◆ EXCERPTED PASSAGE ◆
With the distribution of $f_*$ all we need to compute is the expectation of the sigmoid function acting on it. Giving the desired prediction $\pi_*$

$$ \pi_* = p(y_* = 1|\boldsymbol{X},\boldsymbol{y},\boldsymbol{x}_*) = \int \sigma(f_*)p(f_*|\boldsymbol{X},\boldsymbol{y},\boldsymbol{x}_*) df_* $$

This all seems nice and dandy, however we have a lack of computability of the first and last function listed here. Both of the likelihoods are non gaussian and leave a lot to be desired when we want to actualy compute their integrals. This notebook uses the Laplace approximation to aquire an analytic approximation to the logistic GP. What exactly is the laplace approximation? Consider a log-normal probability density with $\mu = 0$ and $\sigma = 0.25$. We can plot the density and compute the MLE prediction with a basic minimizer. We can then ask the question, what if the density was actually a Gaussian? With that, we know that at the MLE estimation that the second derivative at that point is equal to the inverse of the covariance $\Sigma$. This is visualized in a 1D setting below. In the below example, it gets most of the features of the non-normal distribution.

matplotlib.rcParams.update({'font.size': 10})
X = torch.linspace(0.001,3,200).unsqueeze(dim=0).T
σ = 0.25
μ = 0
P_X_LN = 1/(σ*X*np.sqrt(2*torch.pi))*torch.exp(-(torch.log(X) - μ)**2/(2*σ**2))

◆ INFORMATION PROVIDED ◆

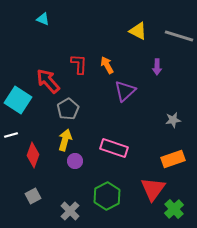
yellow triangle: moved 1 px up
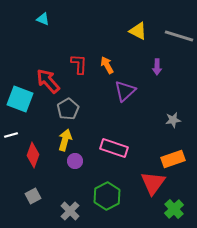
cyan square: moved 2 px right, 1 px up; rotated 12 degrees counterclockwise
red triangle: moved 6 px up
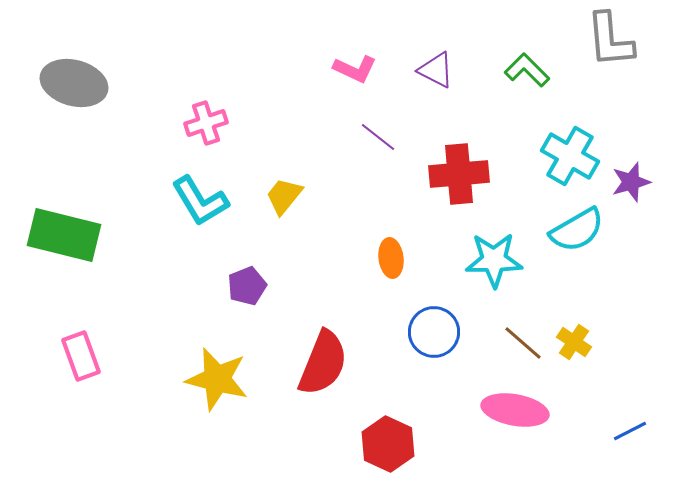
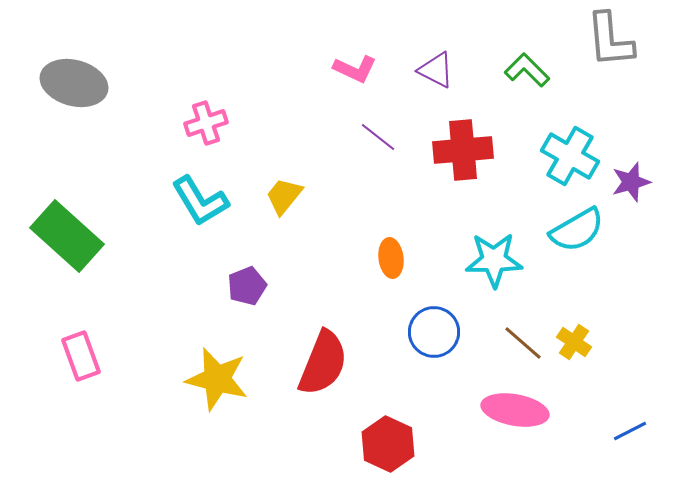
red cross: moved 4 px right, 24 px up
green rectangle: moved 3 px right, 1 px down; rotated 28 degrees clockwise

==

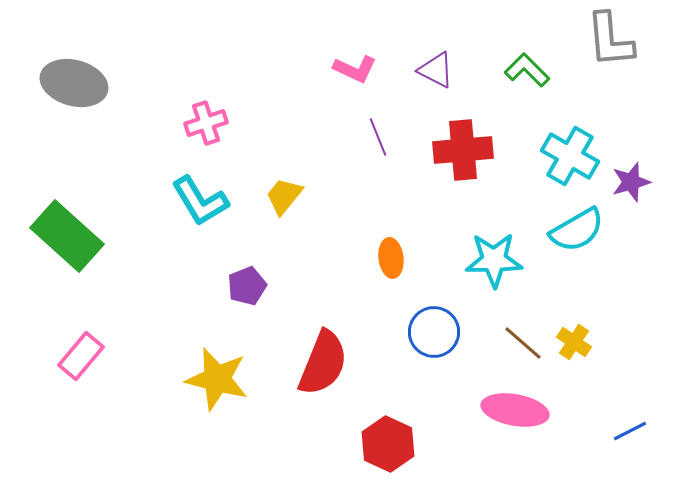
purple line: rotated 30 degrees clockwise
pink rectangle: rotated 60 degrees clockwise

◆ WHAT YOU WILL DO ◆
Please state the values of μ and σ for the log-normal density in the Laplace approximation passage.

◆ RESULT FOR THIS EXERCISE ◆
μ = 0 and σ = 0.25.